Instructions to follow:
Which lines run from the line with "### Using the Module" through the line with "battery being charged." in the entries below? Print them exactly, both ends included, and nothing more.

[Saved entries]
⟨

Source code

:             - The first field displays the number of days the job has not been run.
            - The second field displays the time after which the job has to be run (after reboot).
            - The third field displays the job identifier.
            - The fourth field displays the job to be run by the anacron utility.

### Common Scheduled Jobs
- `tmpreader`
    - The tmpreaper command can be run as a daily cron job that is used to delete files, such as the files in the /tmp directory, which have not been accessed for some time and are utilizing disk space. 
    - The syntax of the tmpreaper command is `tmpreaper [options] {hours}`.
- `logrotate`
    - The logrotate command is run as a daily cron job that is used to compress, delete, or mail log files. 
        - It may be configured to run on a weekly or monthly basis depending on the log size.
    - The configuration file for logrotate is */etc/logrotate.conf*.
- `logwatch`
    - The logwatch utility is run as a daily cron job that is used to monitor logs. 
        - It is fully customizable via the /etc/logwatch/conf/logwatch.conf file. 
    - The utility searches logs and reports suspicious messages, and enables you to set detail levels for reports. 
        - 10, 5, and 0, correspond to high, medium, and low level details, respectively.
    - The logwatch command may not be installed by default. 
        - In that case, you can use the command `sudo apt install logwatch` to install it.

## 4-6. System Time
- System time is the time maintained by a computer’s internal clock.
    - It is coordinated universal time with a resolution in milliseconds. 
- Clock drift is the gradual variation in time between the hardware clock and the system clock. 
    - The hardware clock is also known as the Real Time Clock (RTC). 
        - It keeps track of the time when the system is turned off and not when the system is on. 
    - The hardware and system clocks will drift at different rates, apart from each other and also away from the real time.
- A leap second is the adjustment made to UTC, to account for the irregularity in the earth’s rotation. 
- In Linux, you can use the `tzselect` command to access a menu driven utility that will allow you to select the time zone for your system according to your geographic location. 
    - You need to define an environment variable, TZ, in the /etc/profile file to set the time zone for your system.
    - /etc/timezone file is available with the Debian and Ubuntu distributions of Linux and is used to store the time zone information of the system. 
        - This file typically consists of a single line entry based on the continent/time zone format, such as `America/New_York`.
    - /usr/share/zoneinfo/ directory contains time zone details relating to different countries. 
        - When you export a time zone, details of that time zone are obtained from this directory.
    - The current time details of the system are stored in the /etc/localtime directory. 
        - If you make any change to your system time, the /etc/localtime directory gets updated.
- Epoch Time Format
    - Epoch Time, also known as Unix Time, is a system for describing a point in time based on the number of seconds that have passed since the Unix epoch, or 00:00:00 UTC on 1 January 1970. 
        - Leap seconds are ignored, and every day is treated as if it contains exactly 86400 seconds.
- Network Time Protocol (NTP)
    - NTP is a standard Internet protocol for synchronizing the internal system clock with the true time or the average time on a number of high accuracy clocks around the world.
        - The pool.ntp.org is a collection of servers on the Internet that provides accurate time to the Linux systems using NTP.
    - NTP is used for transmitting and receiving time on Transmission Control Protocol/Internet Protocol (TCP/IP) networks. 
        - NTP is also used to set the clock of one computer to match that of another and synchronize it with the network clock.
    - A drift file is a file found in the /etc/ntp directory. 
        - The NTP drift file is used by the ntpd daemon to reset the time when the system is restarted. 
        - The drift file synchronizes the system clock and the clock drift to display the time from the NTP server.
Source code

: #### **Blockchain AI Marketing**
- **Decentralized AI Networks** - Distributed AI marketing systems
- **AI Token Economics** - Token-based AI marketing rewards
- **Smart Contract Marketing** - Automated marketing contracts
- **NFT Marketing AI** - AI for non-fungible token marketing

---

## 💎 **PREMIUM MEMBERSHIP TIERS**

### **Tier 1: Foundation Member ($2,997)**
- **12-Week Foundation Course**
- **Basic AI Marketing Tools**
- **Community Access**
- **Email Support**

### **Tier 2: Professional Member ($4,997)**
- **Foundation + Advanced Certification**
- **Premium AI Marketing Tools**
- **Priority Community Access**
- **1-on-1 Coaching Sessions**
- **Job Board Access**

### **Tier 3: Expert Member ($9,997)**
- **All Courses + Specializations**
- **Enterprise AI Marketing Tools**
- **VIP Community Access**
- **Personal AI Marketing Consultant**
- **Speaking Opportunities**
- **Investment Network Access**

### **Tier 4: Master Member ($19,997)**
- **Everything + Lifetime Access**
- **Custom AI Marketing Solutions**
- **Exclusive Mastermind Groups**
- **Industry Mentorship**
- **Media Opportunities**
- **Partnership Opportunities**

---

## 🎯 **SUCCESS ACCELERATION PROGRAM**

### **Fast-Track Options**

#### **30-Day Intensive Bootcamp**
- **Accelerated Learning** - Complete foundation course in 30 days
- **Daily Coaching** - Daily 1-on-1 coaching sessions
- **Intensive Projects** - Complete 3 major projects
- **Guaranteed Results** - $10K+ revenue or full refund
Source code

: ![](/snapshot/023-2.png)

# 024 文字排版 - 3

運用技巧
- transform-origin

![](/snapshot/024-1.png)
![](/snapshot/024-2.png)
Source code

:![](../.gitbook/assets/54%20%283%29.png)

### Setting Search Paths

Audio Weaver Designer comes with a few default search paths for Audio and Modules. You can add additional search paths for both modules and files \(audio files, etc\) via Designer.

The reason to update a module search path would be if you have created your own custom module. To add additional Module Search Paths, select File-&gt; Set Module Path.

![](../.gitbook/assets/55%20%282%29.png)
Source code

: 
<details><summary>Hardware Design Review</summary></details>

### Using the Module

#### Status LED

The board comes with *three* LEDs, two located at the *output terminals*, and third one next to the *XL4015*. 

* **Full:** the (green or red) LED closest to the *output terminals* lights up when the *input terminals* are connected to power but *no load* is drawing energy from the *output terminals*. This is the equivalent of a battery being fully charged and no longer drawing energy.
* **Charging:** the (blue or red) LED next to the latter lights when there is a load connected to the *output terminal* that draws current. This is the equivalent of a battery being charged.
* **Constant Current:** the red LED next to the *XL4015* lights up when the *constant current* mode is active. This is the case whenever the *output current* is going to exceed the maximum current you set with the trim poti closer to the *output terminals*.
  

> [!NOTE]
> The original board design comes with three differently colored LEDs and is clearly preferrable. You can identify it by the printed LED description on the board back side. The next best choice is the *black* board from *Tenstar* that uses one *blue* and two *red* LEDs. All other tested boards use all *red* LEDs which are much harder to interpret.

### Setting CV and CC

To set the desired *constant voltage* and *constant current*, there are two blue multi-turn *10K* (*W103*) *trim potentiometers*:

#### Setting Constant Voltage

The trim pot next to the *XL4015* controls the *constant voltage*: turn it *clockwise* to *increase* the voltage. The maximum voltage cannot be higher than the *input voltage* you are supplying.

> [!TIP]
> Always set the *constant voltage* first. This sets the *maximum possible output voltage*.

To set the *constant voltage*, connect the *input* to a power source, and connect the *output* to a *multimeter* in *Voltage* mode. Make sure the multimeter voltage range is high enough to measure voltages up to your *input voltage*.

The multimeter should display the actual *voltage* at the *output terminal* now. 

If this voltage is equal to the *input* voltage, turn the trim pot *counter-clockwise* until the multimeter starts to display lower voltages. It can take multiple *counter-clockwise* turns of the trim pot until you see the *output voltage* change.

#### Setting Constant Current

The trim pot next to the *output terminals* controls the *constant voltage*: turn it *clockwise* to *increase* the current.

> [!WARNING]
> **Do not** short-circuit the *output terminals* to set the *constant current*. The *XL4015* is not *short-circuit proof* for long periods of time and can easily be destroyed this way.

⟩

Task result:
### Using the Module

#### Status LED

The board comes with *three* LEDs, two located at the *output terminals*, and third one next to the *XL4015*. 

* **Full:** the (green or red) LED closest to the *output terminals* lights up when the *input terminals* are connected to power but *no load* is drawing energy from the *output terminals*. This is the equivalent of a battery being fully charged and no longer drawing energy.
* **Charging:** the (blue or red) LED next to the latter lights when there is a load connected to the *output terminal* that draws current. This is the equivalent of a battery being charged.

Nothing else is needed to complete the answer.